• [What you have to do]:
Pull every line that holds the word "center" from the entries.

(Collected data entries)
#####

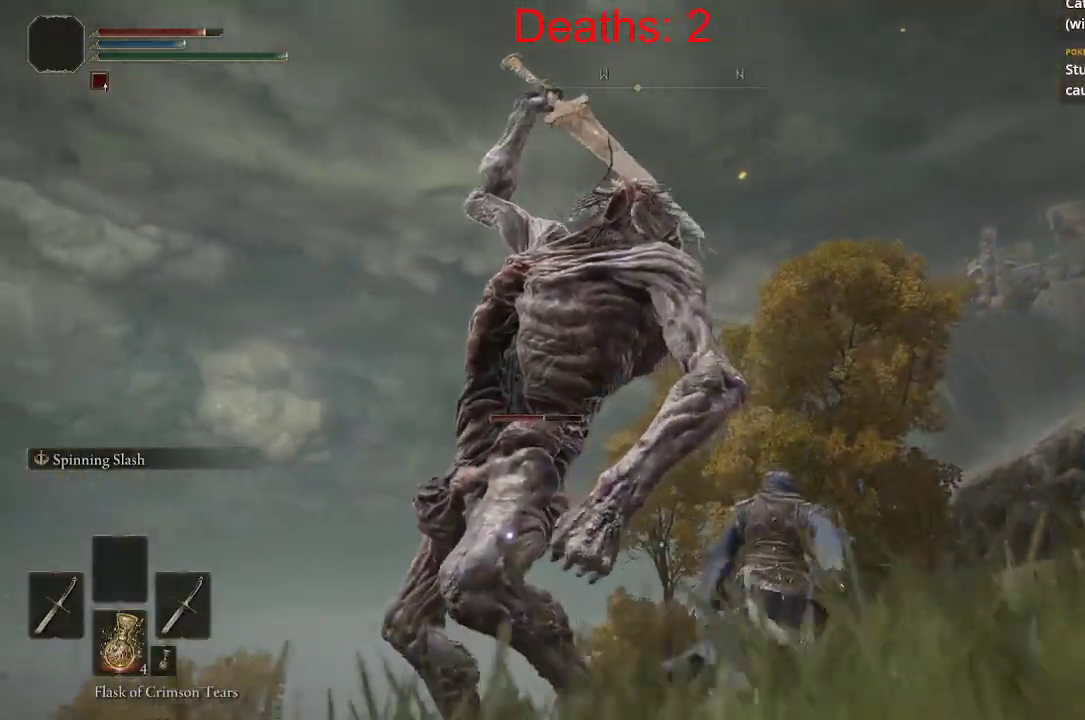
{"dt_ms": 500, "buttons": ["B"], "left_stick": "up-right", "right_stick": "center", "events": [[400, "B", "down"]]}
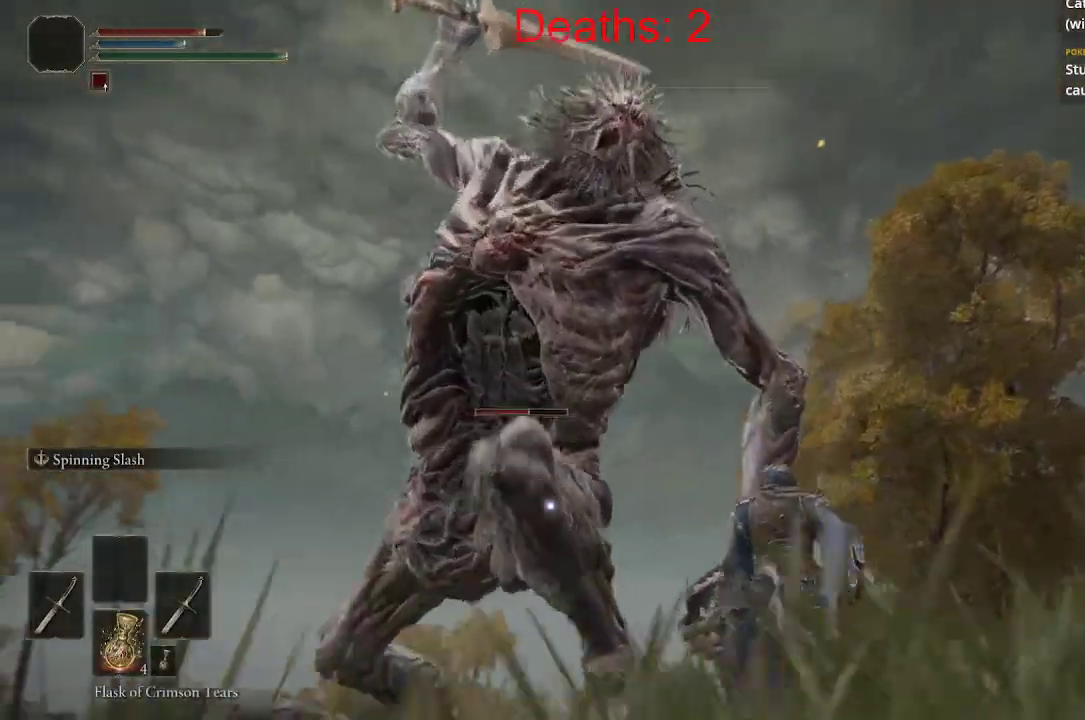
{"dt_ms": 500, "buttons": [], "left_stick": "up", "right_stick": "left", "events": [[67, "left_stick", "up"], [117, "B", "up"], [183, "B", "down"], [250, "B", "up"], [433, "right_stick", "left"]]}
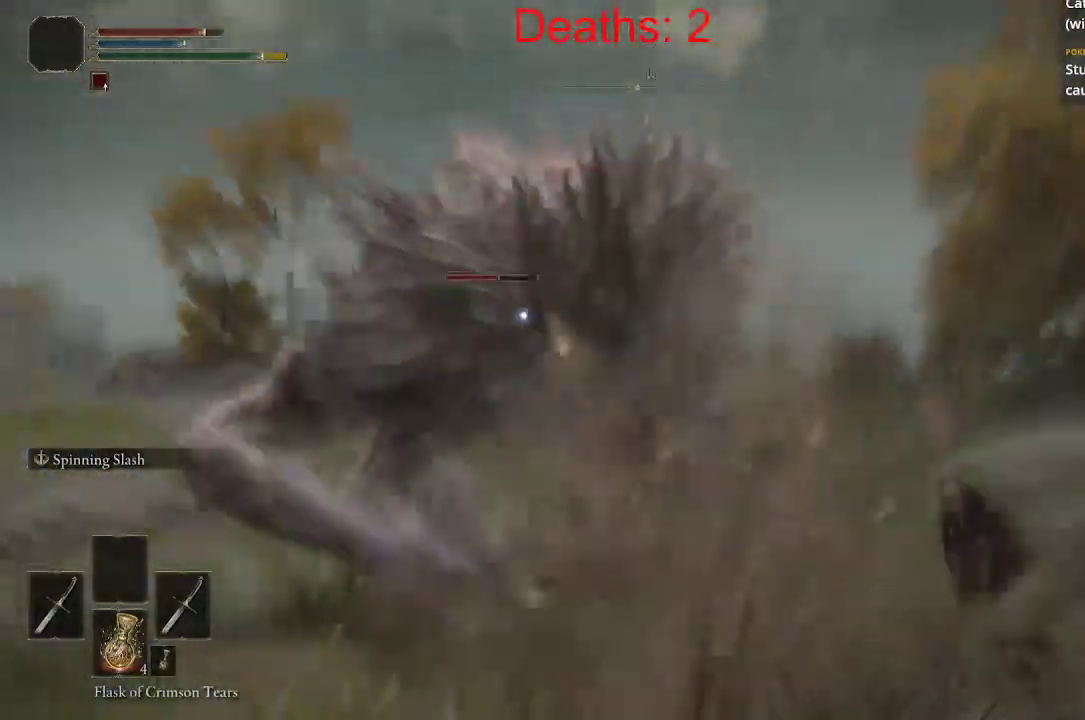
{"dt_ms": 500, "buttons": [], "left_stick": "up", "right_stick": "left", "events": [[200, "right_stick", "up-left"], [300, "R1", "down"], [417, "R1", "up"], [450, "right_stick", "left"]]}
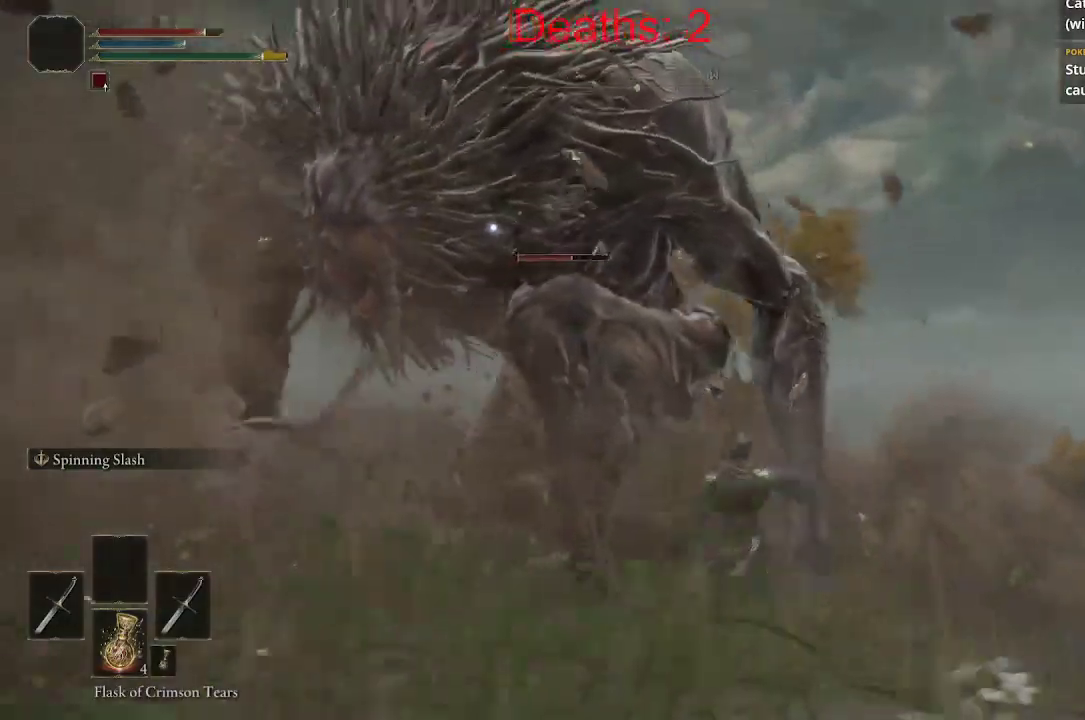
{"dt_ms": 500, "buttons": [], "left_stick": "up", "right_stick": "center", "events": [[33, "R1", "down"], [133, "R1", "up"], [233, "right_stick", "center"]]}
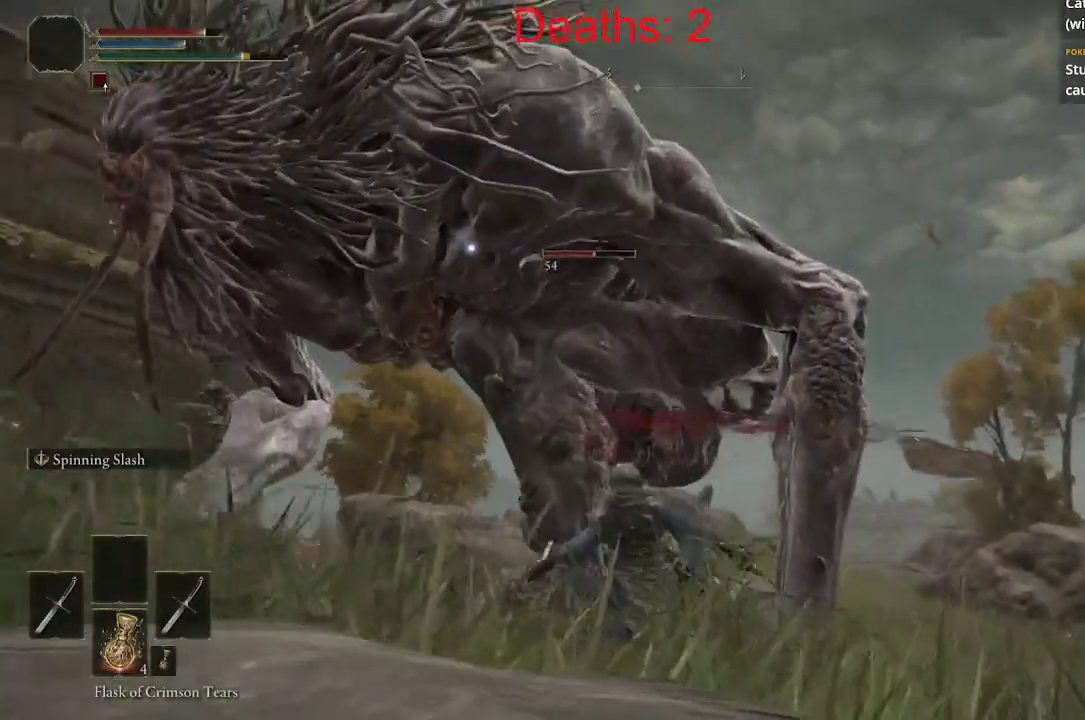
{"dt_ms": 500, "buttons": [], "left_stick": "center", "right_stick": "left", "events": [[67, "R1", "down"], [167, "R1", "up"], [300, "right_stick", "left"], [500, "left_stick", "center"]]}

#####

• [Solution to this task]:
{"dt_ms": 500, "buttons": ["B"], "left_stick": "up-right", "right_stick": "center", "events": [[400, "B", "down"]]}
{"dt_ms": 500, "buttons": [], "left_stick": "up", "right_stick": "center", "events": [[33, "R1", "down"], [133, "R1", "up"], [233, "right_stick", "center"]]}
{"dt_ms": 500, "buttons": [], "left_stick": "center", "right_stick": "left", "events": [[67, "R1", "down"], [167, "R1", "up"], [300, "right_stick", "left"], [500, "left_stick", "center"]]}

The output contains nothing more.